Solo i giornali italiani imbeccati da Palazzo Chigi potevano credere che ieri, a Ventotene, dovesse nascere la nuova Europa. “Molti hanno pensato, dopo la Brexit, che l’Ue fosse finita. Non è così: abbiamo voglia di scrivere il futuro”, ha esordito ieri il presidente del Consiglio Matteo Renzi sulla portaerei Garibaldi, nelle acque pontine. Ammesso che l’Unione europea abbia un futuro, a Ventotene è stato scritto al massimo qualche puntino di sospensione, non certo un nuovo capitolo. Anche perché i tre leader sono arrivati con obiettivi molto diversi a un vertice che non aveva poteri decisionali.
Matteo Renzi, come ha raccontato domenica a Eugenio Scalfari su Repubblica, sembra convinto che uno degli argomenti più forti per votare “Sì” al referendum di ottobre sulla riforma costituzionale non sia la qualità delle modifiche, ma il fatto che la vittoria del “No” potrebbe destabilizzare un governo vitale per l’Europa. E quindi cerca di presentarsi come il perno su cui si regge l’Ue post-Brexit. Per questo ci ha tenuto tanto a presentare il vertice di ieri come qualcosa di unico, dimostrazione costosa e vistosa di un nuovo ruolo dell’Italia.

**RIGHE FORNITE**
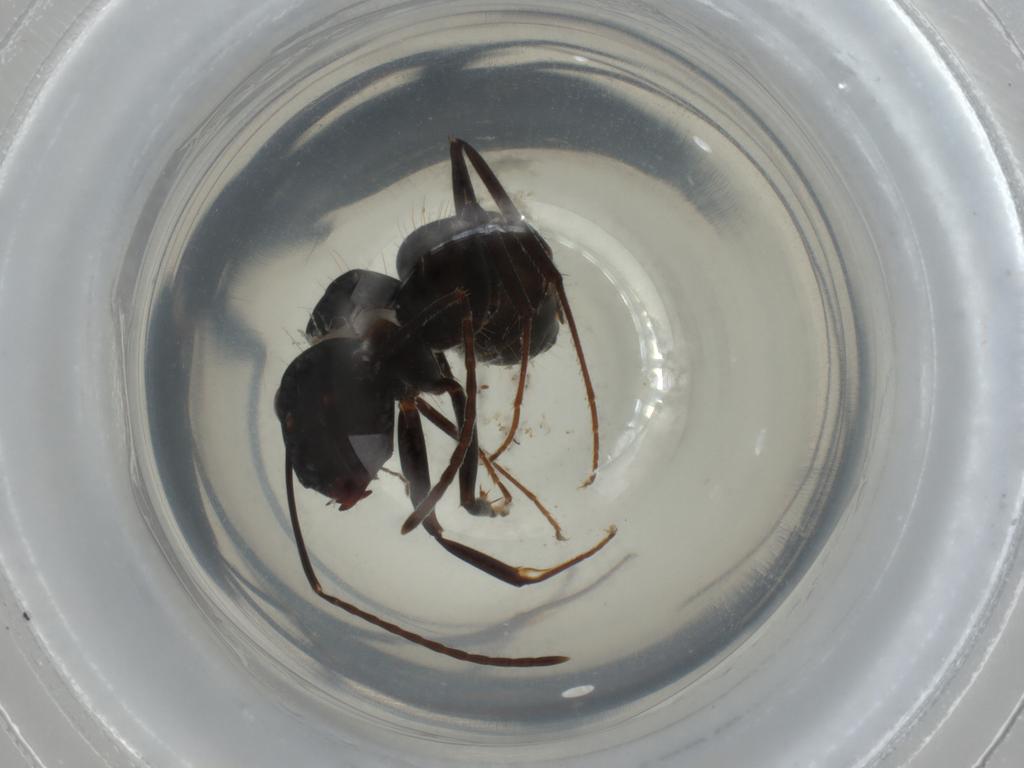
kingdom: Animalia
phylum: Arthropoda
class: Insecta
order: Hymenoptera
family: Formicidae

...

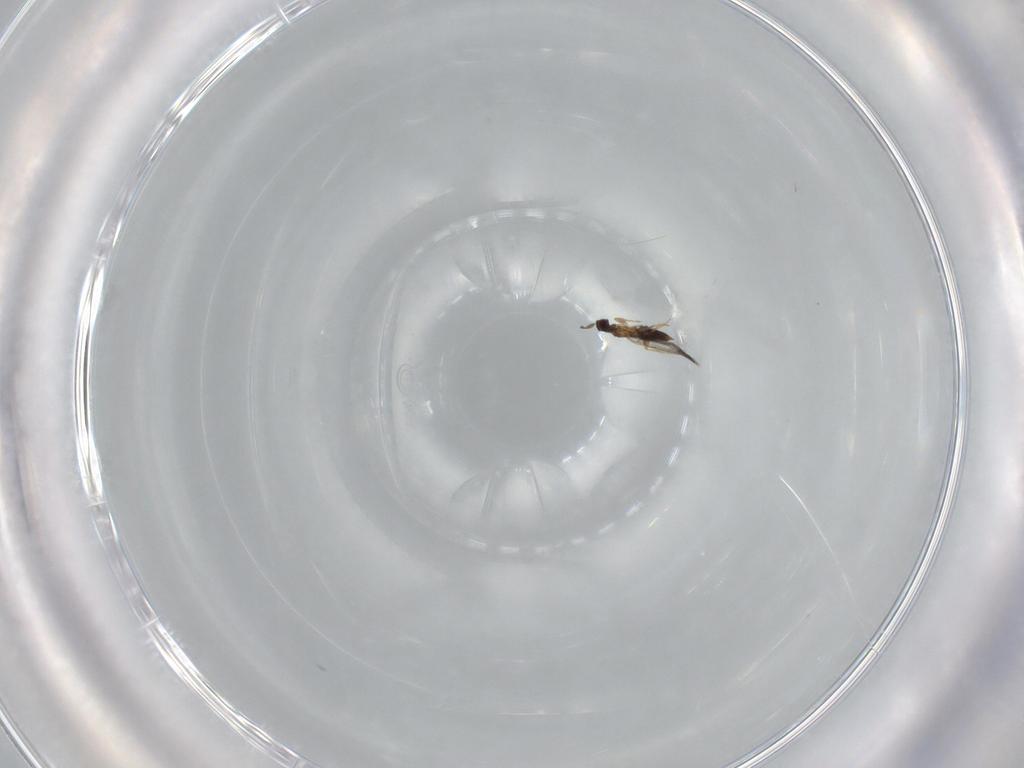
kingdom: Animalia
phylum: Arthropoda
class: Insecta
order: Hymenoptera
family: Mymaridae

**CONSEGNA**
Stabilisci se le affermazioni (a), (b) e (c) concordano con il brano sul vertice di Ventotene. Per ciascuna rispondi sì o no e cita le parole decisive del brano.
(a) Renzi ha parlato a bordo della portaerei Garibaldi.
(b) Il vertice di Ventotene aveva poteri decisionali.
(c) Il referendum sulla riforma costituzionale si terrà in ottobre.

**RISULTATO**
(a) Sì: «ha esordito ieri il presidente del Consiglio Matteo Renzi sulla portaerei Garibaldi»
(b) No: «un vertice che non aveva poteri decisionali»
(c) Sì: «al referendum di ottobre sulla riforma costituzionale»